Binatang tersebut menyerupai cacing yang amat panjang. Masyarakat setempat menyebutnya
nyale. Perbuatan sang putri sangat dikenang masyarakat Lombok. Oleh karena itu dibuat
Upacara Nyale atau Bau Nyale, upacara dilakukan pada Februari hingga Maret, setiap tahun.
Dalam pelaksanaan Festival Bau Nyale, masyarakat Suku Sasak (Majelis Sasak Lombok)
menggunakan perhitungan Rowot. Penanggalan Kalender Rowot telah menjadi penentu puncak Bau
Nyale sejak dari dulu. Penanggalan Rowot ini dilatarbelakangi dengan kisah Putri Mandalika. Dalam
kisah tersebut, Putri yang terjun ke laut malah diangkat ke langit menjadi rasi bintang Rowot.
Perhitungan Rowot pada Suku Sasak, yaitu sistem penanggalan yang memperhitungkan pergerakan
bulan, bintang (Pleades), dan matahari.
Bau Nyale terdiri dari dua kata, yaitu Bau yang artinya menangkap dan Nyale adalah cacing
laut sejenis filumannelida. Tradisi Bau Nyale adalah tradisi turun temurun masyarakat Lombok
Tengah yang telah berusia ratusan tahun. Berdasarkan Babad Lombok yang dipercayai masyarakat
setempat, tradisi ini telah dilakukan kurang lebih sejak sebelum abad ke-16. Dalam perhitungan
tradisional Sasak, tradisi berlangsung setiap tanggal 20 bulan 10 atau sekitar Februari yang
bertempat di Pantai Seger, Kuta Lombok Tengah.

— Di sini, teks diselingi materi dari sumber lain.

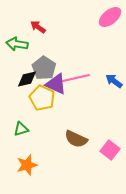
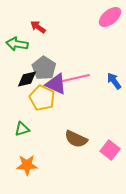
blue arrow: rotated 18 degrees clockwise
green triangle: moved 1 px right
orange star: rotated 15 degrees clockwise
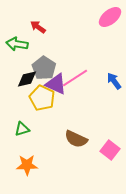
pink line: moved 1 px left; rotated 20 degrees counterclockwise
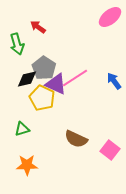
green arrow: rotated 115 degrees counterclockwise
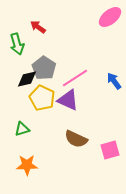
purple triangle: moved 12 px right, 16 px down
pink square: rotated 36 degrees clockwise
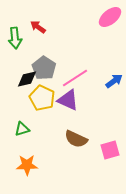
green arrow: moved 2 px left, 6 px up; rotated 10 degrees clockwise
blue arrow: rotated 90 degrees clockwise
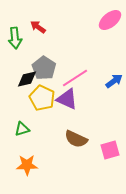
pink ellipse: moved 3 px down
purple triangle: moved 1 px left, 1 px up
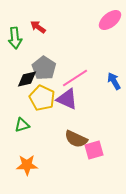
blue arrow: rotated 84 degrees counterclockwise
green triangle: moved 4 px up
pink square: moved 16 px left
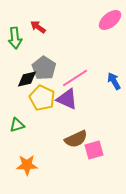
green triangle: moved 5 px left
brown semicircle: rotated 50 degrees counterclockwise
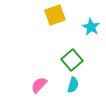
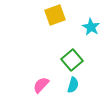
pink semicircle: moved 2 px right
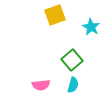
pink semicircle: rotated 138 degrees counterclockwise
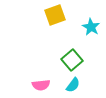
cyan semicircle: rotated 21 degrees clockwise
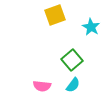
pink semicircle: moved 1 px right, 1 px down; rotated 12 degrees clockwise
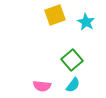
cyan star: moved 5 px left, 5 px up
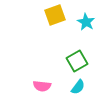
green square: moved 5 px right, 1 px down; rotated 10 degrees clockwise
cyan semicircle: moved 5 px right, 2 px down
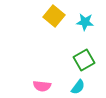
yellow square: moved 1 px left, 1 px down; rotated 30 degrees counterclockwise
cyan star: moved 1 px left; rotated 24 degrees counterclockwise
green square: moved 7 px right, 1 px up
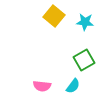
cyan semicircle: moved 5 px left, 1 px up
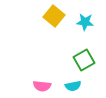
cyan semicircle: rotated 42 degrees clockwise
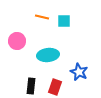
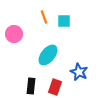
orange line: moved 2 px right; rotated 56 degrees clockwise
pink circle: moved 3 px left, 7 px up
cyan ellipse: rotated 45 degrees counterclockwise
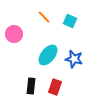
orange line: rotated 24 degrees counterclockwise
cyan square: moved 6 px right; rotated 24 degrees clockwise
blue star: moved 5 px left, 13 px up; rotated 12 degrees counterclockwise
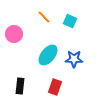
blue star: rotated 12 degrees counterclockwise
black rectangle: moved 11 px left
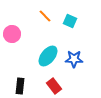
orange line: moved 1 px right, 1 px up
pink circle: moved 2 px left
cyan ellipse: moved 1 px down
red rectangle: moved 1 px left, 1 px up; rotated 56 degrees counterclockwise
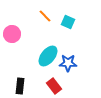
cyan square: moved 2 px left, 1 px down
blue star: moved 6 px left, 4 px down
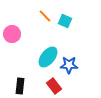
cyan square: moved 3 px left, 1 px up
cyan ellipse: moved 1 px down
blue star: moved 1 px right, 2 px down
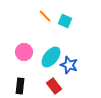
pink circle: moved 12 px right, 18 px down
cyan ellipse: moved 3 px right
blue star: rotated 18 degrees clockwise
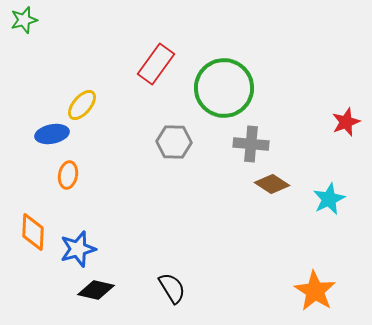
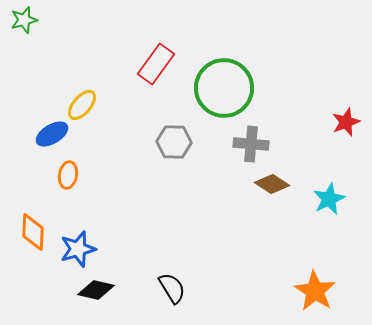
blue ellipse: rotated 20 degrees counterclockwise
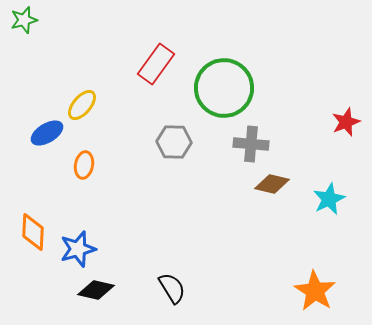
blue ellipse: moved 5 px left, 1 px up
orange ellipse: moved 16 px right, 10 px up
brown diamond: rotated 20 degrees counterclockwise
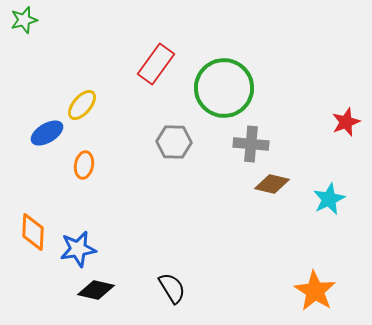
blue star: rotated 6 degrees clockwise
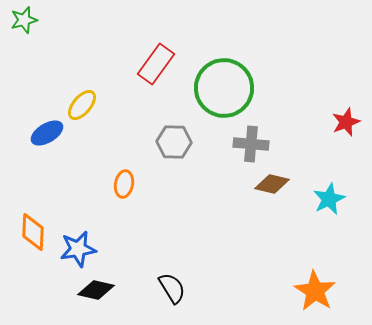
orange ellipse: moved 40 px right, 19 px down
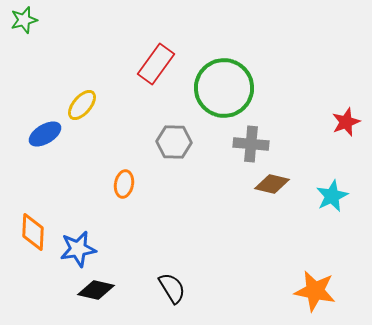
blue ellipse: moved 2 px left, 1 px down
cyan star: moved 3 px right, 3 px up
orange star: rotated 21 degrees counterclockwise
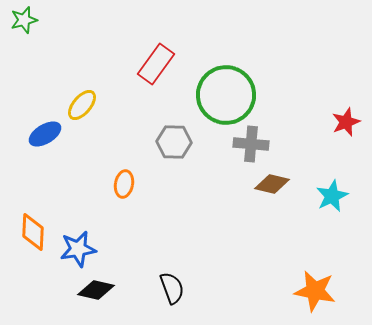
green circle: moved 2 px right, 7 px down
black semicircle: rotated 12 degrees clockwise
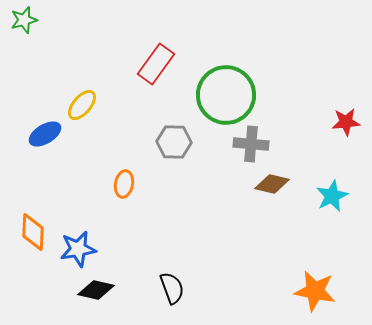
red star: rotated 16 degrees clockwise
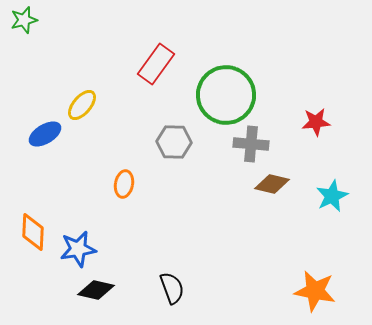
red star: moved 30 px left
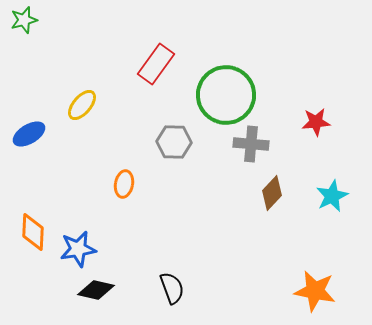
blue ellipse: moved 16 px left
brown diamond: moved 9 px down; rotated 60 degrees counterclockwise
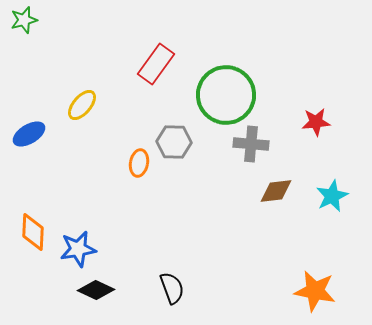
orange ellipse: moved 15 px right, 21 px up
brown diamond: moved 4 px right, 2 px up; rotated 40 degrees clockwise
black diamond: rotated 12 degrees clockwise
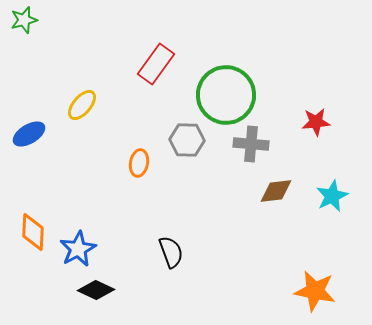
gray hexagon: moved 13 px right, 2 px up
blue star: rotated 18 degrees counterclockwise
black semicircle: moved 1 px left, 36 px up
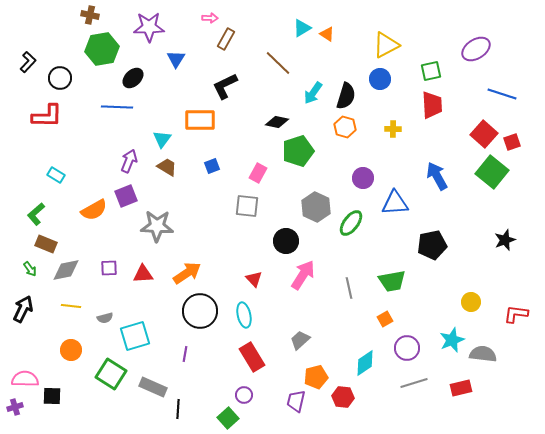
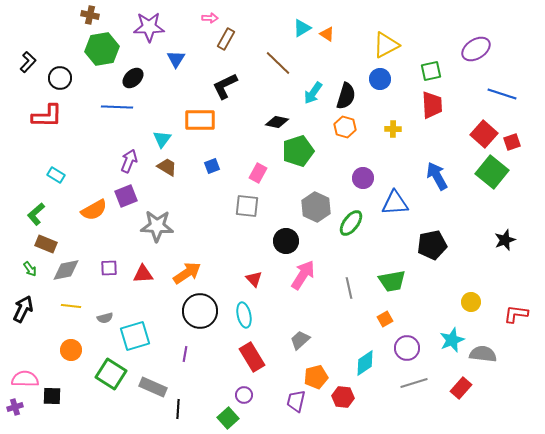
red rectangle at (461, 388): rotated 35 degrees counterclockwise
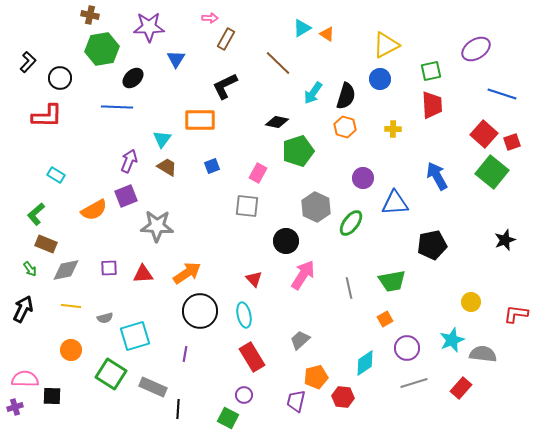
green square at (228, 418): rotated 20 degrees counterclockwise
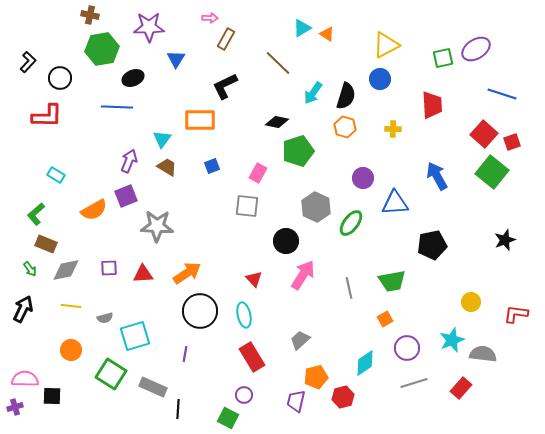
green square at (431, 71): moved 12 px right, 13 px up
black ellipse at (133, 78): rotated 20 degrees clockwise
red hexagon at (343, 397): rotated 20 degrees counterclockwise
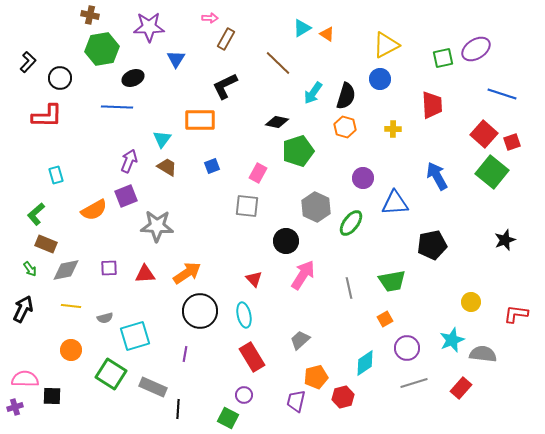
cyan rectangle at (56, 175): rotated 42 degrees clockwise
red triangle at (143, 274): moved 2 px right
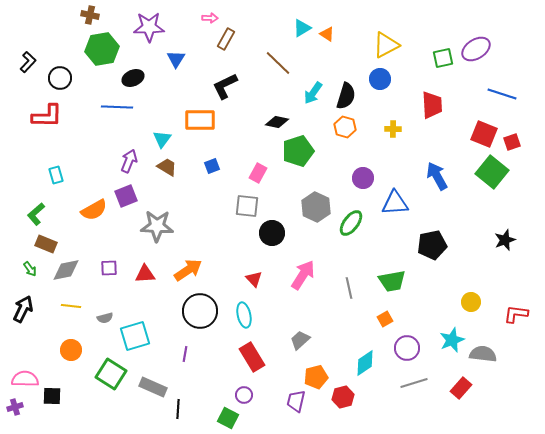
red square at (484, 134): rotated 20 degrees counterclockwise
black circle at (286, 241): moved 14 px left, 8 px up
orange arrow at (187, 273): moved 1 px right, 3 px up
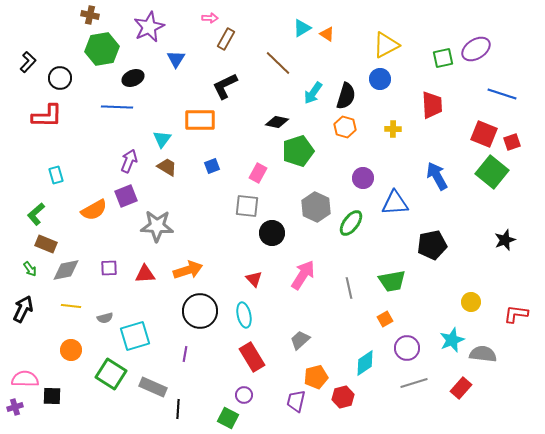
purple star at (149, 27): rotated 24 degrees counterclockwise
orange arrow at (188, 270): rotated 16 degrees clockwise
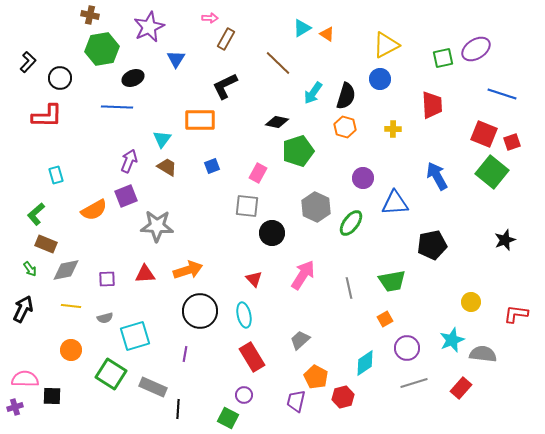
purple square at (109, 268): moved 2 px left, 11 px down
orange pentagon at (316, 377): rotated 30 degrees counterclockwise
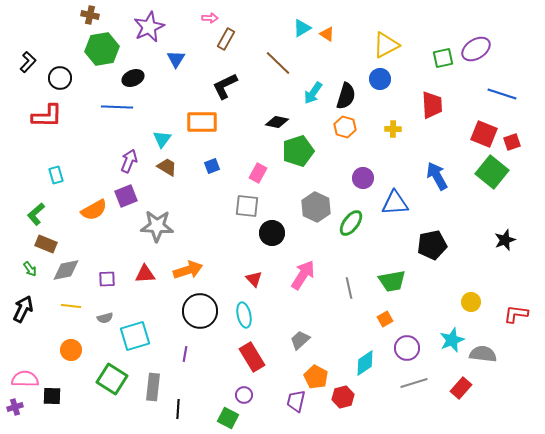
orange rectangle at (200, 120): moved 2 px right, 2 px down
green square at (111, 374): moved 1 px right, 5 px down
gray rectangle at (153, 387): rotated 72 degrees clockwise
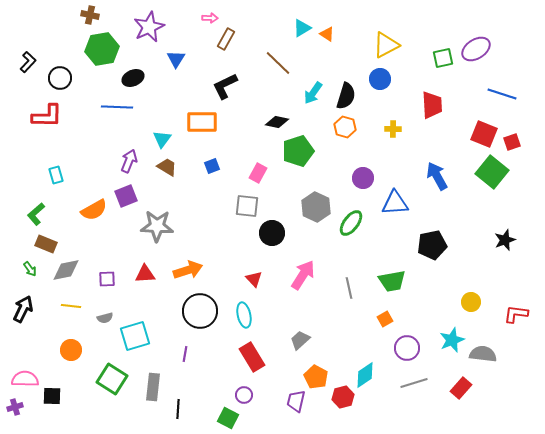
cyan diamond at (365, 363): moved 12 px down
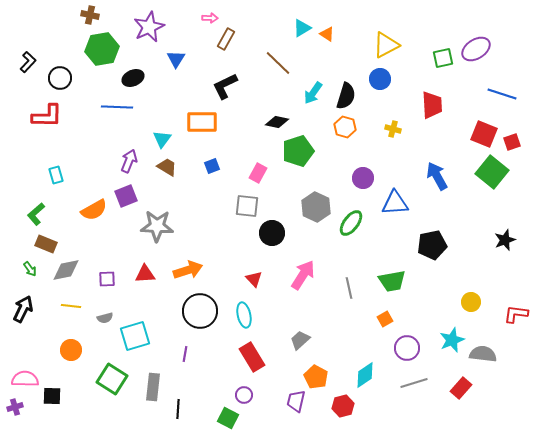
yellow cross at (393, 129): rotated 14 degrees clockwise
red hexagon at (343, 397): moved 9 px down
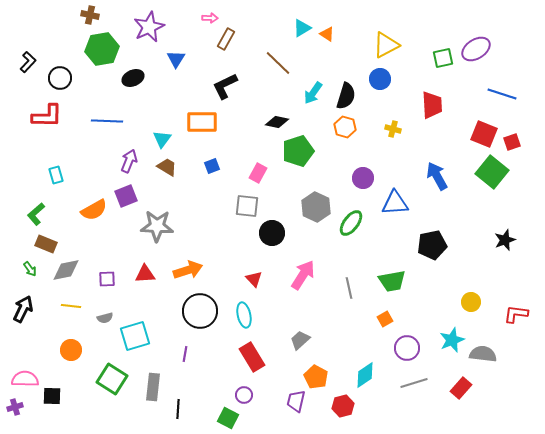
blue line at (117, 107): moved 10 px left, 14 px down
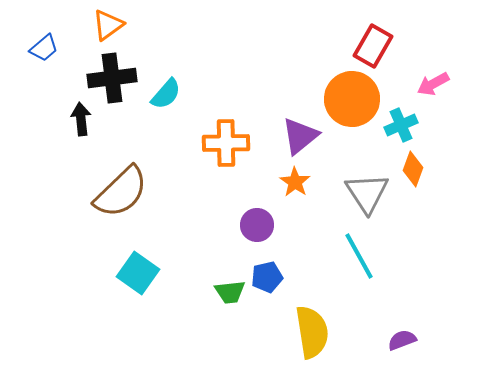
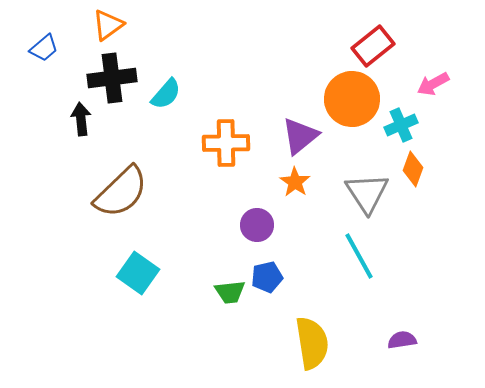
red rectangle: rotated 21 degrees clockwise
yellow semicircle: moved 11 px down
purple semicircle: rotated 12 degrees clockwise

Proses Bau Nyale diawali dengan sangkep atau pertemuan para tokoh untuk menentukan hari
baik (tanggal 20 bulan 10 kalender Sasak). Penentuan tanggal untuk mengetahui waktu nyale keluar.
Proses berikutnya dilanjutkan dengan mepaosan, yaitu pembacaan lontar yang dilakukan tokoh adat
sehari sebelum pelaksanaan tradisi. Mepaosan dilakukan di bangunan tradisional tiang empat yang
disebut Bale Saka Pat. Pembacaan lontar dilakukan dengan tembang pupuh atau nyanyian
tradisional, dengan urutan pupuh Smarandana, Pupuh Sinom, Pupuh Maskumandang, dan Pupuh
Ginada.
Proses tradisi Bau Nyale menggunakan berbagai perlengkapan, yaitu daun sirih, kapur, dua
buah gunungan yang berisi jajan tradisional khas Sasak, kembang setaman dengan sembilan jenis
bunga, serta buah-buahan tradisional. Upacara digelar pada dinihari sebelum masyarakat turun ke
laut untuk menangkap nyale. Upacara dilakukan para tokoh adat. Upacara dinamakan Nede Rahayu
Ayuning Jagad. Prosesi dilakukan dengan cara para tetua adat berkumpul dalam posisi melingkar dan
di tengah-tengahnya diletakkan jajanan gunungan.